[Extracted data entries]

____

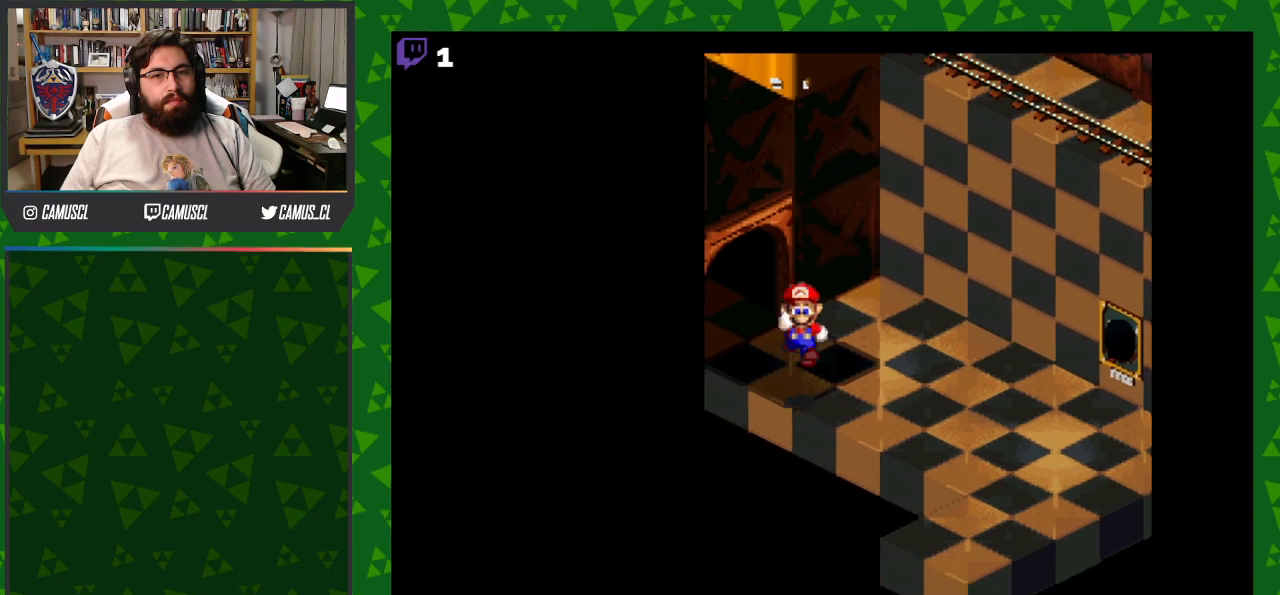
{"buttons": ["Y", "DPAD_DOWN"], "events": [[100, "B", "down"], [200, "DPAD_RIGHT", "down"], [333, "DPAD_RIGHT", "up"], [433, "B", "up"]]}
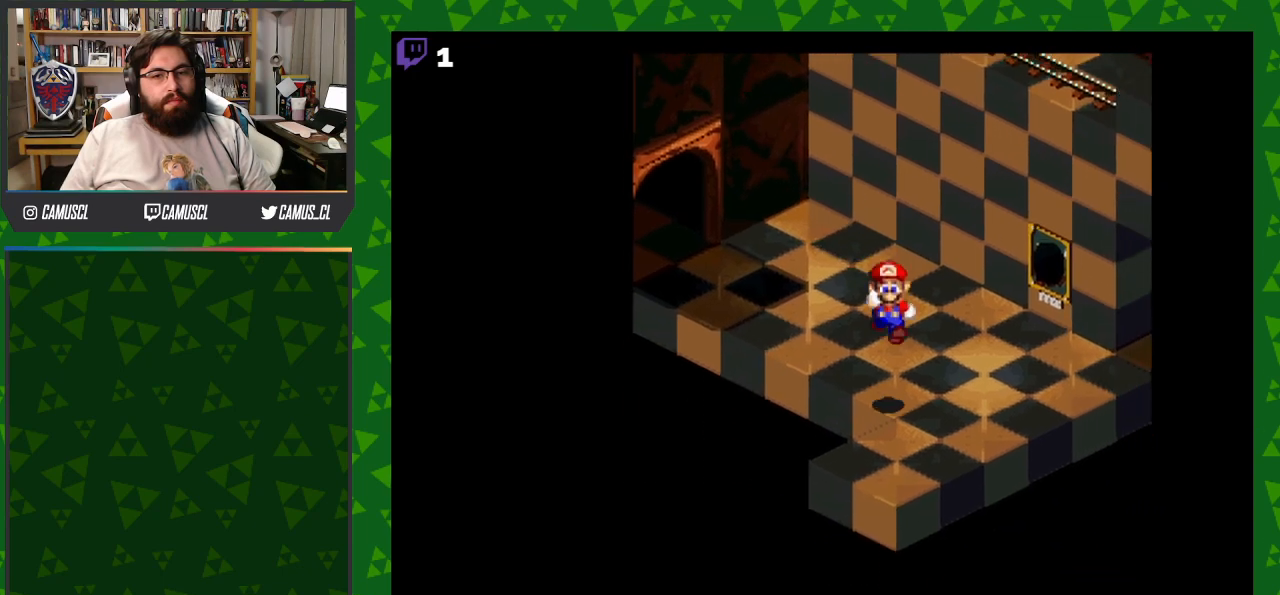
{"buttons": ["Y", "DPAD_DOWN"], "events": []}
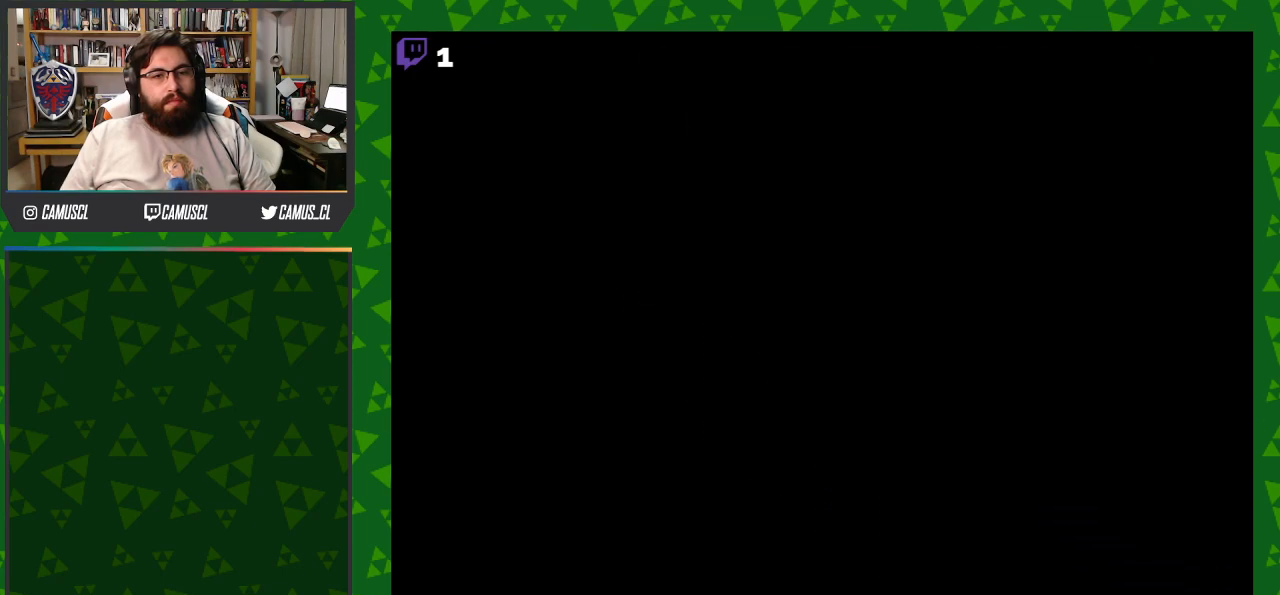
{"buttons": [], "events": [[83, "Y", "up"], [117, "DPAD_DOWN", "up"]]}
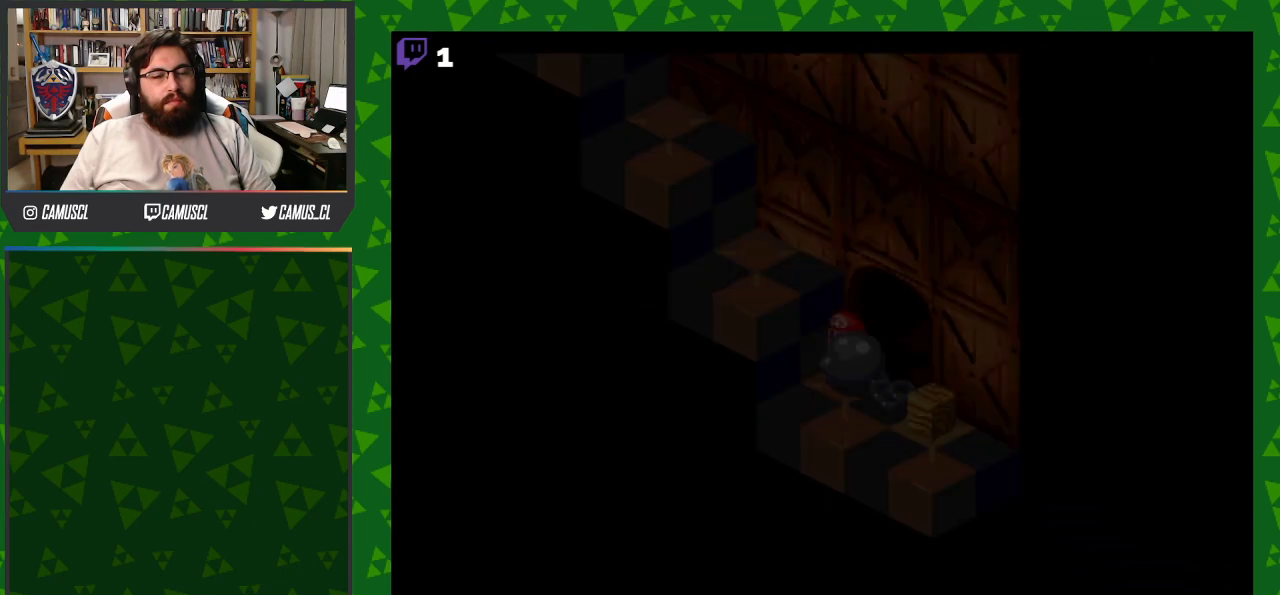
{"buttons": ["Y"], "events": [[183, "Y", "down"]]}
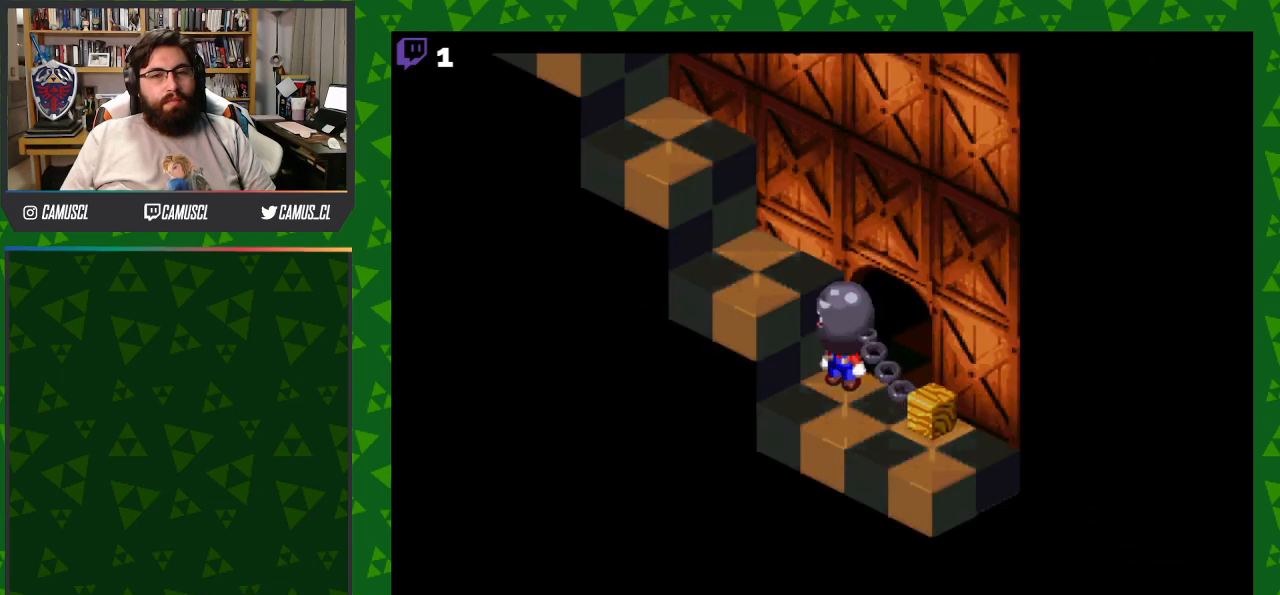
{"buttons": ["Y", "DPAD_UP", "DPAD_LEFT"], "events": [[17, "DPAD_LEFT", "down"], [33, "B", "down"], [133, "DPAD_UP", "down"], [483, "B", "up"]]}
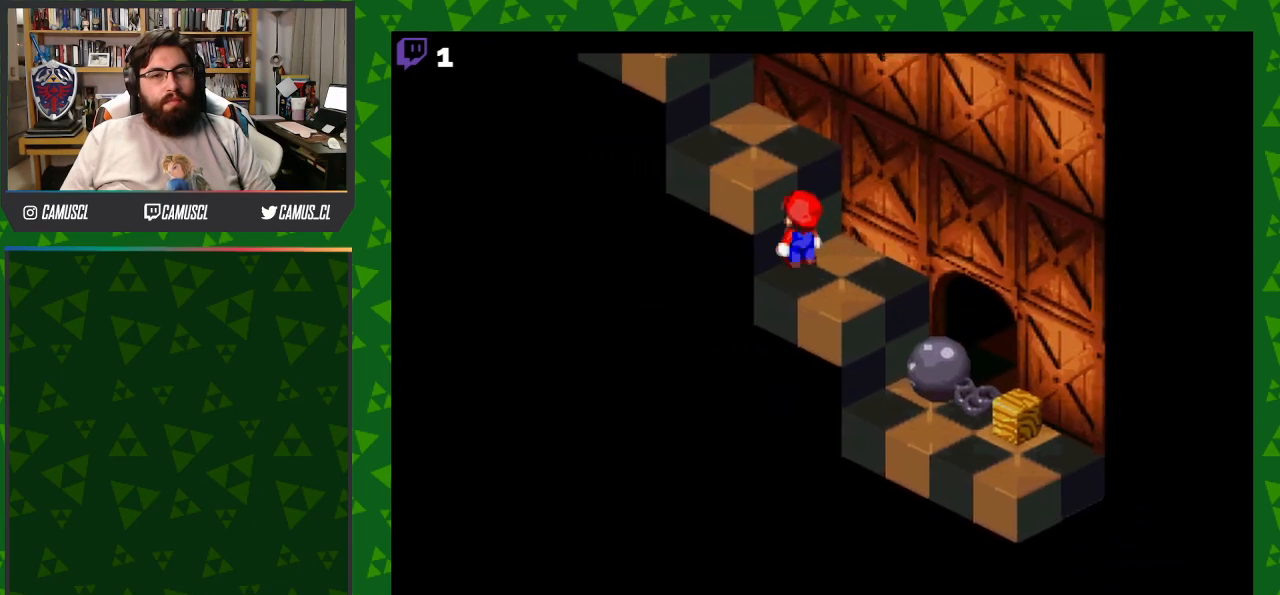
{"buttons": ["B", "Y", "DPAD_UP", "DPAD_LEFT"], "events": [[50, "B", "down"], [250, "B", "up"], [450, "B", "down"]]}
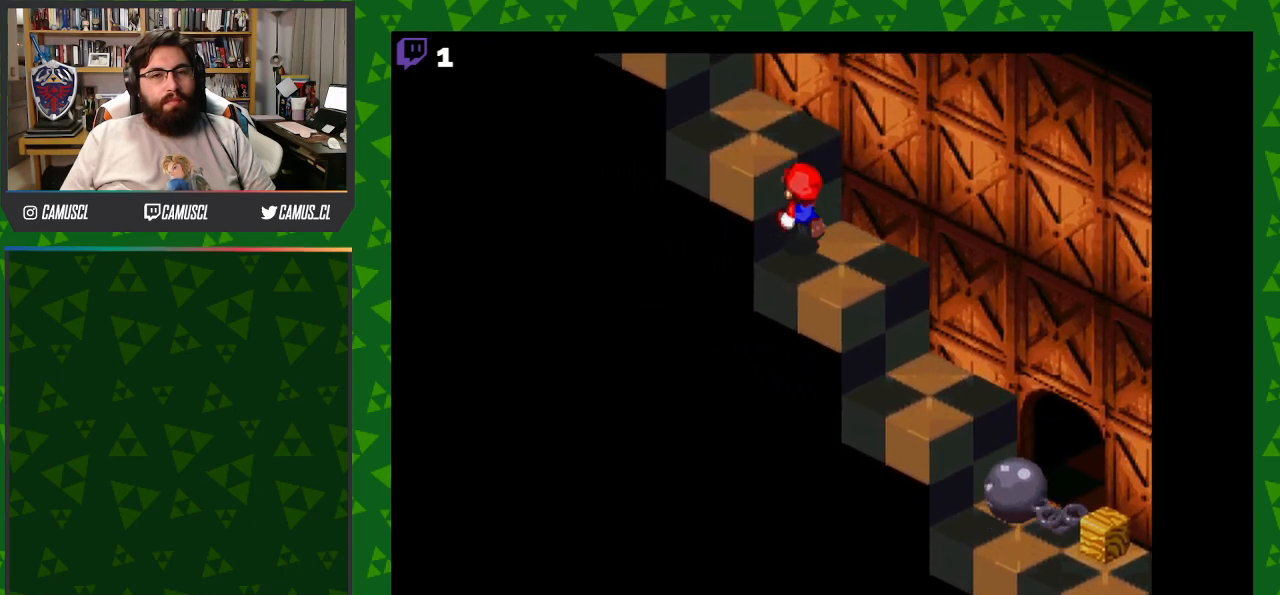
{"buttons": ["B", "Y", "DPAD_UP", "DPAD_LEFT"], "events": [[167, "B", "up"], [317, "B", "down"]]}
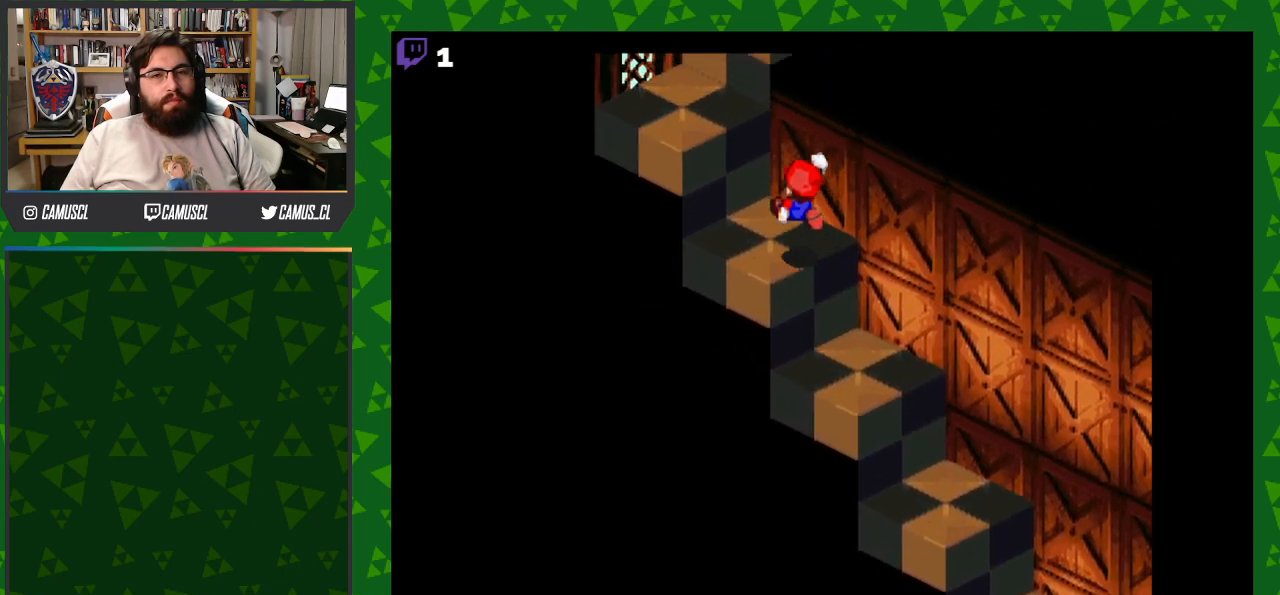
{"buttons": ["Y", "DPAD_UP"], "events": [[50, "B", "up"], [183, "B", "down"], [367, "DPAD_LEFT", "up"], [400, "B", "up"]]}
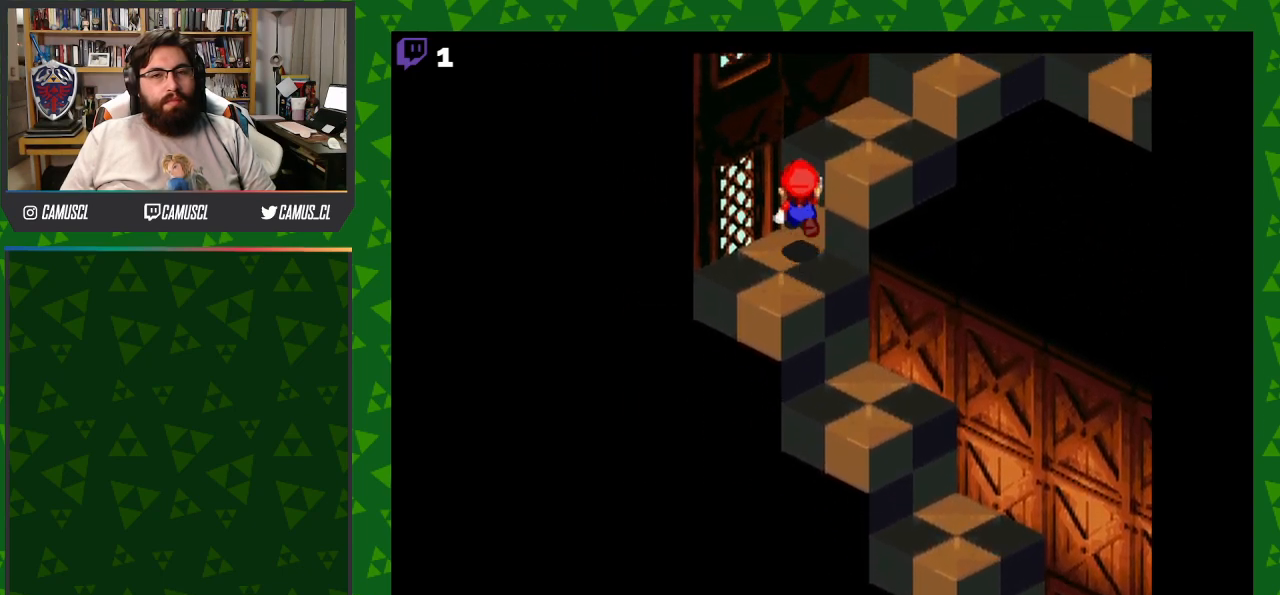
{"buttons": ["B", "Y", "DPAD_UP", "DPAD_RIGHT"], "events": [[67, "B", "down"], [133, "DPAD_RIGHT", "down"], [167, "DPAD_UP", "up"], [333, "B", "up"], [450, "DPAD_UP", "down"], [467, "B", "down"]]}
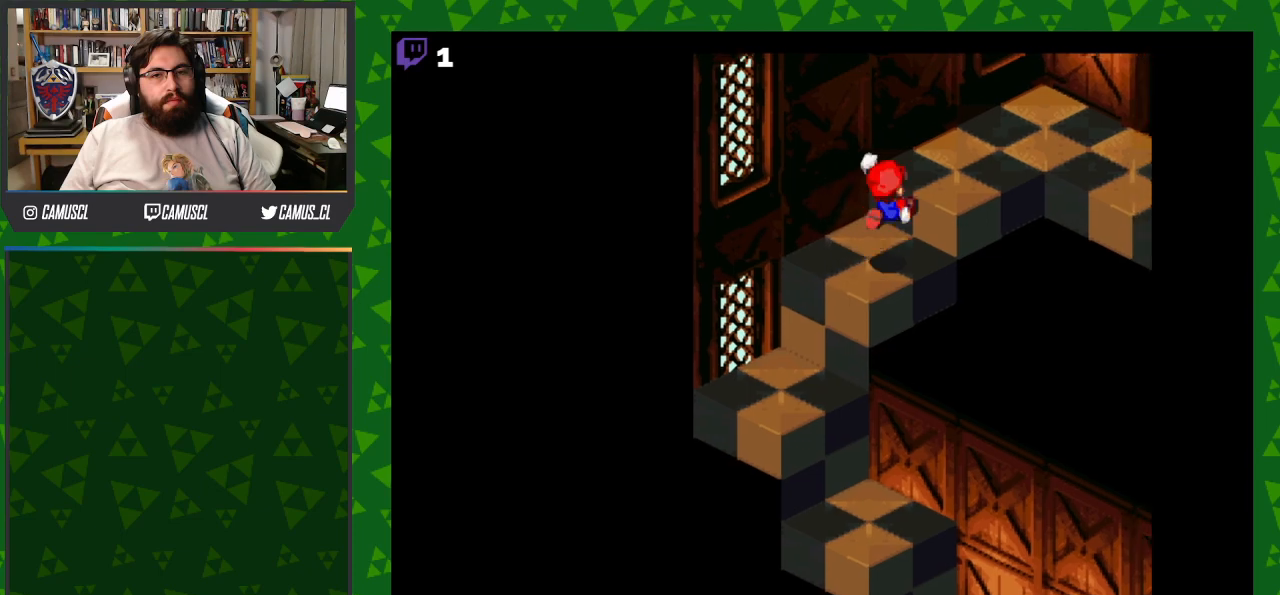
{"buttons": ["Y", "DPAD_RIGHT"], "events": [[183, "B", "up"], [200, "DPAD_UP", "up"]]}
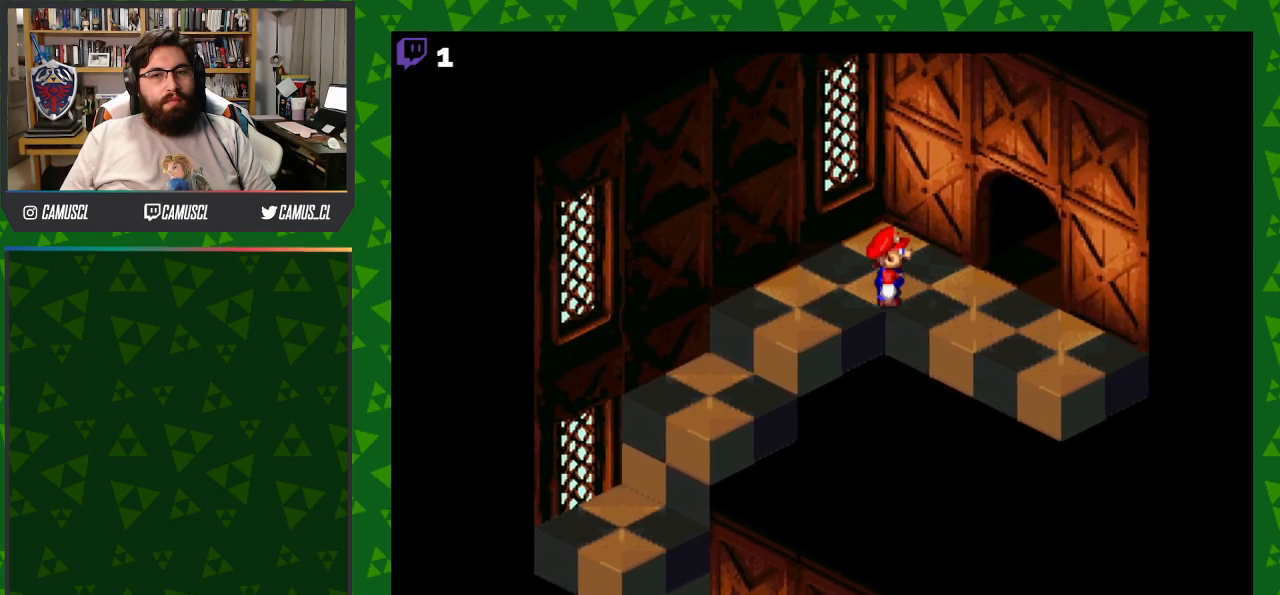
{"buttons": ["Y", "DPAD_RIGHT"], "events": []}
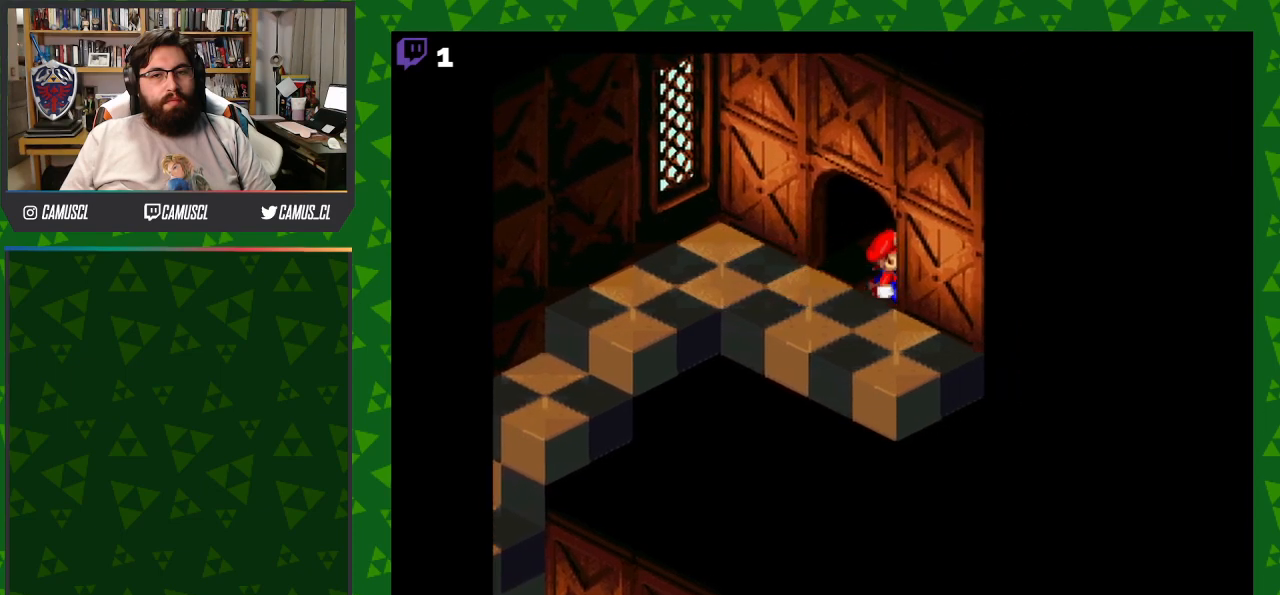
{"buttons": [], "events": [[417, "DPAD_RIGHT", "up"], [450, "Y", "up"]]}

____

What you are asked to do:
What you return must match the records line for line, with the pictures left out.

Your solution:
{"buttons": ["Y", "DPAD_DOWN"], "events": [[100, "B", "down"], [200, "DPAD_RIGHT", "down"], [333, "DPAD_RIGHT", "up"], [433, "B", "up"]]}
{"buttons": ["Y", "DPAD_DOWN"], "events": []}
{"buttons": [], "events": [[83, "Y", "up"], [117, "DPAD_DOWN", "up"]]}
{"buttons": ["Y"], "events": [[183, "Y", "down"]]}
{"buttons": ["Y", "DPAD_UP", "DPAD_LEFT"], "events": [[17, "DPAD_LEFT", "down"], [33, "B", "down"], [133, "DPAD_UP", "down"], [483, "B", "up"]]}
{"buttons": ["B", "Y", "DPAD_UP", "DPAD_LEFT"], "events": [[50, "B", "down"], [250, "B", "up"], [450, "B", "down"]]}
{"buttons": ["B", "Y", "DPAD_UP", "DPAD_LEFT"], "events": [[167, "B", "up"], [317, "B", "down"]]}
{"buttons": ["Y", "DPAD_UP"], "events": [[50, "B", "up"], [183, "B", "down"], [367, "DPAD_LEFT", "up"], [400, "B", "up"]]}
{"buttons": ["B", "Y", "DPAD_UP", "DPAD_RIGHT"], "events": [[67, "B", "down"], [133, "DPAD_RIGHT", "down"], [167, "DPAD_UP", "up"], [333, "B", "up"], [450, "DPAD_UP", "down"], [467, "B", "down"]]}
{"buttons": ["Y", "DPAD_RIGHT"], "events": [[183, "B", "up"], [200, "DPAD_UP", "up"]]}
{"buttons": ["Y", "DPAD_RIGHT"], "events": []}
{"buttons": [], "events": [[417, "DPAD_RIGHT", "up"], [450, "Y", "up"]]}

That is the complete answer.